Bei 40,6 Prozent der steuerpflichtigen Erbschaften lag der Vermögenswert im vergangenen Jahr bei unter 50 000 Euro; hieraus resultierten 2,1 Prozent der insgesamt festgesetzten Erbschaftsteuer. Dagegen steuerten die 0,5 Prozent der Fälle mit Erbschaften von jeweils mehr als fünf Millionen Euro 47,7 Prozent zum gesamten Betrag der festgesetzten Erbschaftssteuer
bei. Neben den Erbschaften gab es 11 404 steuerrelevante Schenkungen (2020: 11 998) mit einem Vermögenswert von 7,1 Milliarden Euro (−3,9 Prozent). Hiervon wurden sachliche und persönliche Steuerbefreiungen abgezogen und steuerlich relevante Vorerwerbe hinzugezählt. Dadurch ergab sich für die Schenkungen insgesamt ein steuerpflichtiger Erwerb von 2,9 Milliarden Euro (2020: 3,1 Milliarden Euro). Die in 6 790 Fällen hierfür festgesetzte Schenkungsteuer summierte sich auf einen Betrag von 311 Millionen Euro; das waren 41,6 Prozent weniger als ein Jahr zuvor.

 

Das Statistische Landesamt weist darauf hin, dass die Erbschaft- und Schenkungsteuerstatistik nur Informationen zu dem Teil der Vermögensübergänge liefert, der innerhalb des Berichtsjahres von der Finanzverwaltung steuerlich erfasst wurde.
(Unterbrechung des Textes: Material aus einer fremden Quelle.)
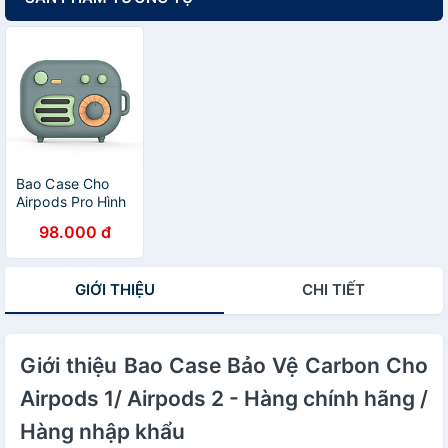
Bao Case Cho
Airpods Pro Hình
Radio Retro -
98.000 đ
Hàng chính hãng
/ Hàng nhập
khẩu
GIỚI THIỆU
CHI TIẾT
Giới thiệu Bao Case Bảo Vệ Carbon Cho
Airpods 1/ Airpods 2 - Hàng chính hãng /
Hàng nhập khẩu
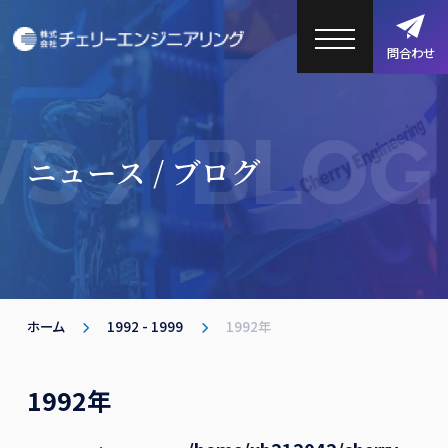
問合わせ
S / BLOG
ニュース / ブログ
ホーム
1992 - 1999
1992年
1992年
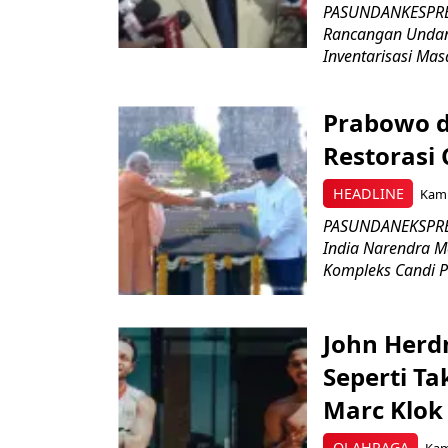
PASUNDANKESPRES
Rancangan Undan
Inventarisasi Mas
Prabowo d
Restorasi
HEADLINE
Kami
PASUNDANEKSPRES
India Narendra M
Kompleks Candi P
John Herd
Seperti Ta
Marc Klok 
OLAHRAGA
Kami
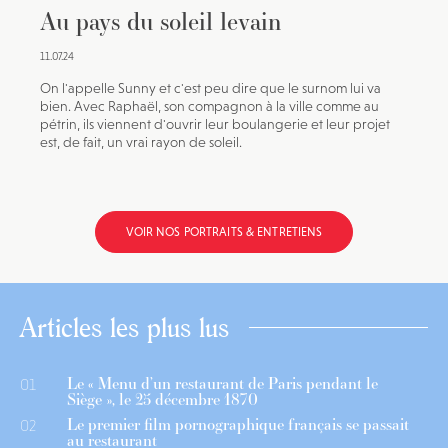
Au pays du soleil levain
11.07.24
On l'appelle Sunny et c'est peu dire que le surnom lui va
bien. Avec Raphaël, son compagnon à la ville comme au
pétrin, ils viennent d'ouvrir leur boulangerie et leur projet
est, de fait, un vrai rayon de soleil.
VOIR NOS PORTRAITS & ENTRETIENS
Articles les plus lus
Le « Menu d’un restaurant de Paris pendant le
01
Siège », le 25 décembre 1870
Le premier film pornographique français se passait
02
au restaurant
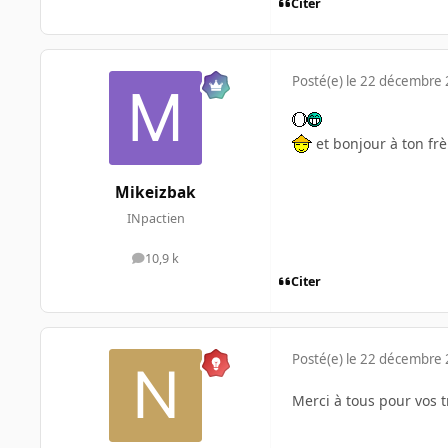
Citer
Posté(e)
le 22 décembre
et bonjour à ton fr
Mikeizbak
INpactien
10,9 k
messages
Citer
Posté(e)
le 22 décembre
Merci à tous pour vos 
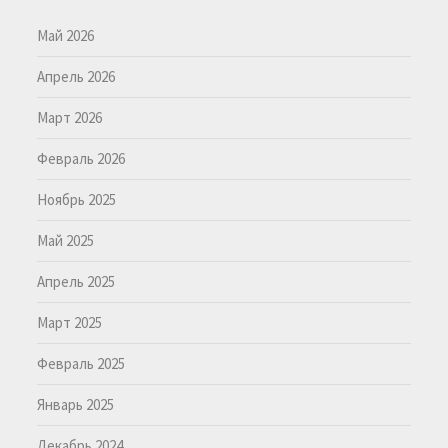
Май 2026
Апрель 2026
Март 2026
Февраль 2026
Ноябрь 2025
Май 2025
Апрель 2025
Март 2025
Февраль 2025
Январь 2025
Декабрь 2024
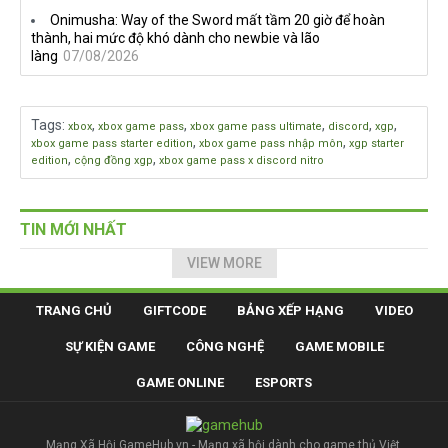
Onimusha: Way of the Sword mất tầm 20 giờ để hoàn
thành, hai mức độ khó dành cho newbie và lão
làng
07/08/2026
Tags
:
,
,
,
,
,
xbox
xbox game pass
xbox game pass ultimate
discord
xgp
,
,
xbox game pass starter edition
xbox game pass nhập môn
xgp starter
,
,
edition
cộng đồng xgp
xbox game pass x discord nitro
TIN MỚI NHẤT
VIEW MORE
TRANG CHỦ
GIFTCODE
BẢNG XẾP HẠNG
VIDEO
SỰ KIỆN GAME
CÔNG NGHỆ
GAME MOBILE
GAME ONLINE
ESPORTS
Mạng Xã Hội GameHub.vn - Mạng xã hội dành cho game thủ Việt.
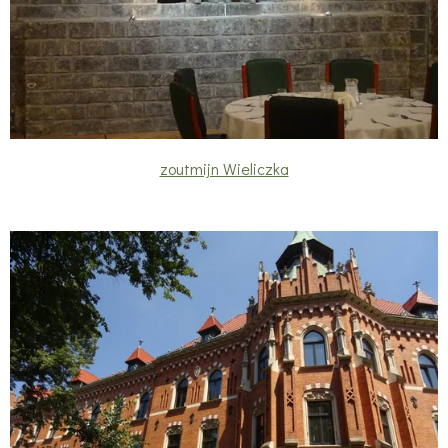
zoutmijn Wieliczka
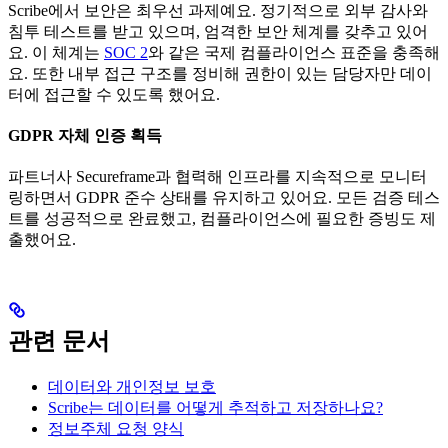
Scribe에서 보안은 최우선 과제예요. 정기적으로 외부 감사와
침투 테스트를 받고 있으며, 엄격한 보안 체계를 갖추고 있어
요. 이 체계는
SOC 2
와 같은 국제 컴플라이언스 표준을 충족해
요. 또한 내부 접근 구조를 정비해 권한이 있는 담당자만 데이
터에 접근할 수 있도록 했어요.
GDPR 자체 인증 획득
파트너사 Secureframe과 협력해 인프라를 지속적으로 모니터
링하면서 GDPR 준수 상태를 유지하고 있어요. 모든 검증 테스
트를 성공적으로 완료했고, 컴플라이언스에 필요한 증빙도 제
출했어요.
관련 문서
데이터와 개인정보 보호
Scribe는 데이터를 어떻게 추적하고 저장하나요?
정보주체 요청 양식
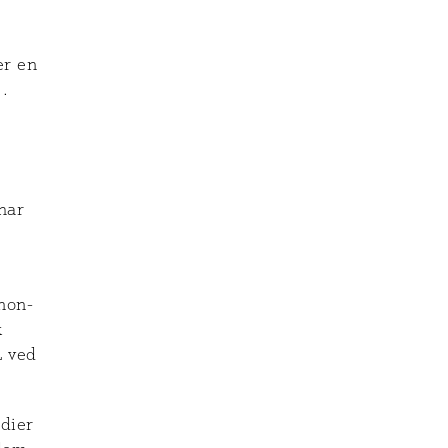
er en
.
har
non-
k
L ved
dier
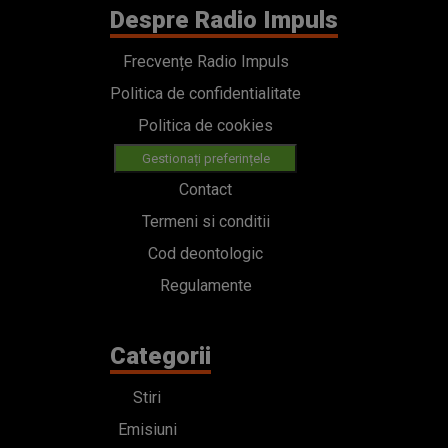
Despre Radio Impuls
Frecvențe Radio Impuls
Politica de confidentialitate
Politica de cookies
Gestionați preferințele
Contact
Termeni si conditii
Cod deontologic
Regulamente
Categorii
Stiri
Emisiuni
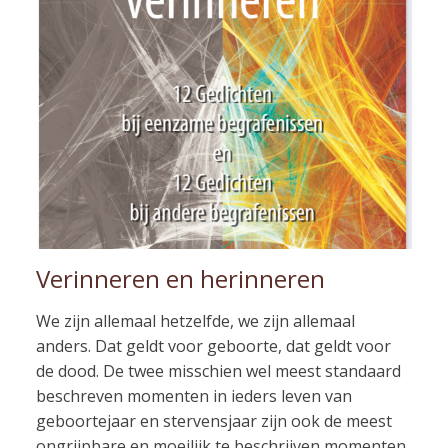
Verinneren en herinneren
We zijn allemaal hetzelfde, we zijn allemaal
anders. Dat geldt voor geboorte, dat geldt voor
de dood. De twee misschien wel meest standaard
beschreven momenten in ieders leven van
geboortejaar en stervensjaar zijn ook de meest
ongrijpbare en moeilijk te beschrijven momenten.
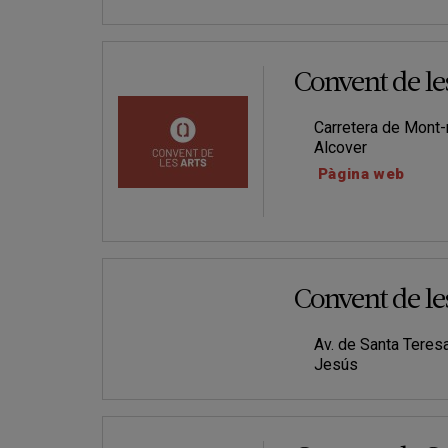
Convent de le
Carretera de Mont-
Alcover
Pàgina web
Convent de le
Av. de Santa Teres
Jesús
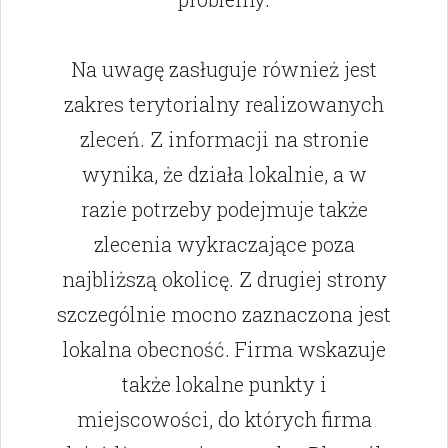
Na uwagę zasługuje również jest
zakres terytorialny realizowanych
zleceń. Z informacji na stronie
wynika, że działa lokalnie, a w
razie potrzeby podejmuje także
zlecenia wykraczające poza
najbliższą okolicę. Z drugiej strony
szczególnie mocno zaznaczona jest
lokalna obecność. Firma wskazuje
także lokalne punkty i
miejscowości, do których firma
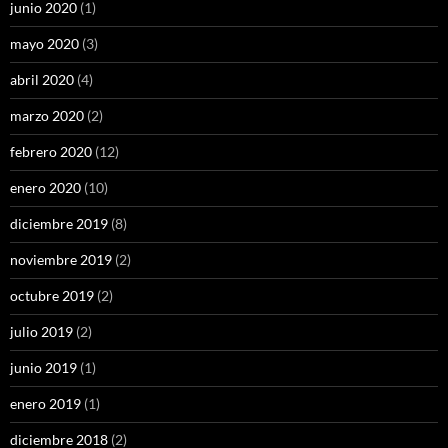
junio 2020
(1)
mayo 2020
(3)
abril 2020
(4)
marzo 2020
(2)
febrero 2020
(12)
enero 2020
(10)
diciembre 2019
(8)
noviembre 2019
(2)
octubre 2019
(2)
julio 2019
(2)
junio 2019
(1)
enero 2019
(1)
diciembre 2018
(2)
Die Mehrzahl der Vermögensübertragungen liegt unterhalb der Freibetragsgrenzen und führt zu keiner Steuerfestsetzung. Der Steuerentstehungszeitpunkt des Erbschaft- oder Schenkungsfalls kann bereits in den Vorjahren liegen. In dem Vermögenswert sind ggf. Vorerwerbe aus vorangegangenen Jahren enthalten, auf die bereits eine Steuer erhoben wurde. Dies kann dazu führen, dass die Finanzämter bei einem gestiegenen steuerpflichtigen Erwerb weniger Steuern festsetzen als im Vorjahr bzw. sich die Steuern trotz eines verminderten steuerpflichtigen Erwerbs erhöhen.